Before dairy practices changed around the time of World War II, however, veal was common, cheap, and even considered a bit dull. Georgia’s antebellum cooking authority Annabella Hill went so far as to call it “insipid.” Our colonial and antebellum ancestors would have been amused to see turkey and chicken breast cutlets (an expensive luxury in their day) suggested as a less expensive and even inferior alternative for veal.
Since that meat was for them as common as it was ordinary, they naturally found many ways to enliven it and give it variety. One such way was to pair it with oysters.
Before pollution and over-harvesting compromised local oyster beds, this shellfish was even more plentiful and cheap than veal, so it was only natural that the bounty would be put to use enlivening the everyday joint. While the mating didn’t of course originate here (in Europe it long predates Western colonization), our local oysters are intensely briny and yet sweet and delicate, making the match downright magical.
Unhappily, nowadays veal of any sort (but especially that from humanely treated, free-range animals such as our ancestors would have known) is neither cheap nor plentiful, and while our oyster beds are recovering, local oysters are still at a premium. Never mind: when they’re in season and good veal can be had, bringing the two together is still well worth it.
What follows is my own adaptation. I’ve not been able to date the original with any certainty. In Mrs. Hill’s recipe, one of the oldest Georgia renditions I’ve found, the cutlets were fried in lard and the gravy was thickened with breadcrumbs soaked in oyster liquor. No bacon; no cream; what a shame.
While this is good with any oysters, Carolina/Georgia cluster oysters really make it sing. If you use them, hold off on the salt: the oysters and bacon should provide all you’ll need.
12-16 freshly shucked oysters (1 generous cup) plus their liquor
1 pound veal scallops, cut across the grain of the round about 2 inches across by ½ inch thick
Salt and whole black pepper in a peppermill
2 slices extra-thick-cut bacon, cut into ½-inch dice
¼ cup all-purpose flour spread on a dinner plate
2 tablespoons bourbon
1 cup heavy (min. 36% milkfat) cream
¼ cup thinly sliced green onions
1. Drain the oysters in a wire sieve over a glass bowl to catch their liquor. Spread a wax paper or plastic wrap on a flat, sturdy work surface. Put the veal on it, cover with a second sheet, and lightly pound with a mallet or scaloppine pounder to about ¼-inch thick. Season lightly with salt (or omit if your oysters are very briny) and generously with pepper.

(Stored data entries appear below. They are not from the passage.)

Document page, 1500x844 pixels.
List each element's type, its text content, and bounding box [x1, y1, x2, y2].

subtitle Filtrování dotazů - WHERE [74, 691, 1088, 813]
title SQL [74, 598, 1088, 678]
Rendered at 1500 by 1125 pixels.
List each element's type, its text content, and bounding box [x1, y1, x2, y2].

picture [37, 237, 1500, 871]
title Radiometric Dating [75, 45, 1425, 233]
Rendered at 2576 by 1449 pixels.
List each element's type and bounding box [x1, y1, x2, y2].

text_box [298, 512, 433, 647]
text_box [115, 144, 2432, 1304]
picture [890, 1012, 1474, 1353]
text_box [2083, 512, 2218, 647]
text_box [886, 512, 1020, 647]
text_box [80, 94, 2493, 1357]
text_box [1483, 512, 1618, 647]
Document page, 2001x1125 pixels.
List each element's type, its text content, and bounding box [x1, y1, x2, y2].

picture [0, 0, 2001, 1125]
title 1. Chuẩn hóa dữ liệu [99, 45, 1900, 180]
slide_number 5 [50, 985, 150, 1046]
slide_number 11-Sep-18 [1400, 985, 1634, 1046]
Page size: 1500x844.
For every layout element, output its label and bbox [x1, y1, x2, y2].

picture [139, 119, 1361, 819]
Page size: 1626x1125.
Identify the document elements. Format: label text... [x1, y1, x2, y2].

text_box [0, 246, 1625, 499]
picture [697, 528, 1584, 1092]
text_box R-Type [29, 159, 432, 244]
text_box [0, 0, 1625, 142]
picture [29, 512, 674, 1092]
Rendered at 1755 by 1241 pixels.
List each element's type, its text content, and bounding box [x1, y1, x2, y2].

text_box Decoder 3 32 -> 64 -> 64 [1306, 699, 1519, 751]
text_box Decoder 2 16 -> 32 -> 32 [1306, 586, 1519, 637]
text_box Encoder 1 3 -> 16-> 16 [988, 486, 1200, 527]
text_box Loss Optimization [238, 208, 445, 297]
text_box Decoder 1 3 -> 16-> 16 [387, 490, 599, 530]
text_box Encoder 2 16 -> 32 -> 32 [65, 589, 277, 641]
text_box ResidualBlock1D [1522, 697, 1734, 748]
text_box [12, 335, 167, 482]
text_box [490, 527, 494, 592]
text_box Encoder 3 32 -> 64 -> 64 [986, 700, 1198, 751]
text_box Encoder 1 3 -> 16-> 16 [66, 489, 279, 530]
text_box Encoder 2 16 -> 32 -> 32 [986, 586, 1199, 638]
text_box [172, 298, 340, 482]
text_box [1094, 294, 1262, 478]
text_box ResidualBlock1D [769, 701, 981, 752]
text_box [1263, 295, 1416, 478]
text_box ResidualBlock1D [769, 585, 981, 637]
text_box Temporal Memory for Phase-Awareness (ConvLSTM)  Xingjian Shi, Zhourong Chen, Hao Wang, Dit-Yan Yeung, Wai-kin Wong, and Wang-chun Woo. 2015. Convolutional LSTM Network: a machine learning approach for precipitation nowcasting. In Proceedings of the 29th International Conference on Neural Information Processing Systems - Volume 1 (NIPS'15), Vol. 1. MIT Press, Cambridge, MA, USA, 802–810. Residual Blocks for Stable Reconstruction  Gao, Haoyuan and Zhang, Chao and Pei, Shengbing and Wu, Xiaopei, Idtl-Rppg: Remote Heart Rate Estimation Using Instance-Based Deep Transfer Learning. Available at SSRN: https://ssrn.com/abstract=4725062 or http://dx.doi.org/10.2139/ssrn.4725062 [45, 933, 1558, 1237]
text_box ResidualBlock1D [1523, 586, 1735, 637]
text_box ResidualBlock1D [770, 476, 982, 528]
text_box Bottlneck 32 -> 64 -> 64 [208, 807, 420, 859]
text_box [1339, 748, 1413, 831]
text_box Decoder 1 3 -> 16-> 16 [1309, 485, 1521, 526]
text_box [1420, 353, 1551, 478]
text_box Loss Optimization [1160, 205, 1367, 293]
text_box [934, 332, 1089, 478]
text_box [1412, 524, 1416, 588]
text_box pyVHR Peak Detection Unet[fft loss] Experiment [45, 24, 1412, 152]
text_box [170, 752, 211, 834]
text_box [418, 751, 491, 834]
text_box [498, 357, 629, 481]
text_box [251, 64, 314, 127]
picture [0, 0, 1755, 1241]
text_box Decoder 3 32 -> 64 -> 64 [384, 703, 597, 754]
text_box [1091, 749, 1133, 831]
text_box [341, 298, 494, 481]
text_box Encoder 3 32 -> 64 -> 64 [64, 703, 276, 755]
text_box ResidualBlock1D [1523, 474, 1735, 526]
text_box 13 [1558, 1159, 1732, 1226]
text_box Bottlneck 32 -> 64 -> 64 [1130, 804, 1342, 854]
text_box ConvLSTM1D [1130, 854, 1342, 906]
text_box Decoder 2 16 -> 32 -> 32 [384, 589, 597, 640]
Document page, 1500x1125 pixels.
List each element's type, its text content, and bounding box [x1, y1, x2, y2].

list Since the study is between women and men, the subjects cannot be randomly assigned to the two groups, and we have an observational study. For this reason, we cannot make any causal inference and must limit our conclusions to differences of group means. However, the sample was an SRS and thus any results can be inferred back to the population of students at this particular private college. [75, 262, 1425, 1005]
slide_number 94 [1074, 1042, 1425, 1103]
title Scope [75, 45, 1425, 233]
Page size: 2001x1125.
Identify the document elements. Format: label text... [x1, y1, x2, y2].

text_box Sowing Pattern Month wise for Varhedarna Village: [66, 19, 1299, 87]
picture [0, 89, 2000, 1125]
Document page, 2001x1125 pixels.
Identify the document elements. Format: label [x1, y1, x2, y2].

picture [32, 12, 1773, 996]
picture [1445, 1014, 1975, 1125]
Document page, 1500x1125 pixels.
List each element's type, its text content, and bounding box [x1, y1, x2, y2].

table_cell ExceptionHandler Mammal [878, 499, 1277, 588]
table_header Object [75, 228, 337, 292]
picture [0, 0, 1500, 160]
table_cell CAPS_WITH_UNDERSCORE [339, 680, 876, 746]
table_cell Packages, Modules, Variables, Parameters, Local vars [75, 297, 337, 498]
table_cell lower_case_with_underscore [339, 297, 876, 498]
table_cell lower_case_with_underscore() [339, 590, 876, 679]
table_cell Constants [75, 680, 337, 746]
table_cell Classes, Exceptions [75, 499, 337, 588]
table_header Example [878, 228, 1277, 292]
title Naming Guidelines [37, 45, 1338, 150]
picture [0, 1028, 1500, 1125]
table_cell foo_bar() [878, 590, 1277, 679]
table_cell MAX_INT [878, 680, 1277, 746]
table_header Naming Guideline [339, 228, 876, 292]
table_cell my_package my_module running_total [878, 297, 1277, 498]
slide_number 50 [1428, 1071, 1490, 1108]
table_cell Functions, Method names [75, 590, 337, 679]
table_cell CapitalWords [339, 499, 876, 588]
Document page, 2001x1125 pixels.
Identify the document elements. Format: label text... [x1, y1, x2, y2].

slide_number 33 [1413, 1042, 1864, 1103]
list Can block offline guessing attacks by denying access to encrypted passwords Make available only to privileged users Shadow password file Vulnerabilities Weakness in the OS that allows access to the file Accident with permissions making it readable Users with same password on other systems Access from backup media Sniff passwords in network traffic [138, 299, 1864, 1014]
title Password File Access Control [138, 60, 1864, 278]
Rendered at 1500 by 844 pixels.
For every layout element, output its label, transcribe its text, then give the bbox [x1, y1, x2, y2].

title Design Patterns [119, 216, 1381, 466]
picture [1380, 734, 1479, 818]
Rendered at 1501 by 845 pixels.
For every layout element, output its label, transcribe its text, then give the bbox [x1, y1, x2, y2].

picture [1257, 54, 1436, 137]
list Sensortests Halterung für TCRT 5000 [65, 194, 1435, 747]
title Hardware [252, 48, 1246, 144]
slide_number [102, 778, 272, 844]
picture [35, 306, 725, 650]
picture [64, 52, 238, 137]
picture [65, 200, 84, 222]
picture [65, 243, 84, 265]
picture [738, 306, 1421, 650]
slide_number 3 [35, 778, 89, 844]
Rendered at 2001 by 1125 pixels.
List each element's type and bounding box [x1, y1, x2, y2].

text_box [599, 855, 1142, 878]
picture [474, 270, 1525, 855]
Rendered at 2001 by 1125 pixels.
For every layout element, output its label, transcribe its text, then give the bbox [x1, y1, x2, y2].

2. Put the bacon in a large, heavy-bottomed skillet that will hold the veal in one layer without crowding. (If you don’t have a large enough pan, cook the veal in two batches.) Over medium heat, sauté, stirring often, until lightly browned and most of its fat is rendered. Remove and drain it on absorbent paper. Raise the heat to medium high. Lightly roll the veal in flour, shake off the excess, and add it to the pan. Cook, about 1 minute per side, until lightly browned. Do not overcook; it should still be pink at the center. Remove to a warm platter and keep warm.
3. Add the oysters to the pan and toss gently until they plump and their gills begin to curl, about a minute. Remove them to a bowl with a slotted spoon and add the bourbon. Let it almost evaporate. Add ½ cup of reserved oyster liquor, bring it to a boil, stirring and scraping to loosen any cooking residue, and cook, stirring frequently, until lightly reduced. Add the cream, bring it to a boil, and cook briskly until lightly thickened, about a minute.
4. Reduce the heat to medium low, veal, bacon, and oysters to the pan and turn the veal several times in the sauce until lightly coated and just warmed through. Immediately take them up to the platter, sprinkle with green onion, and serve at once.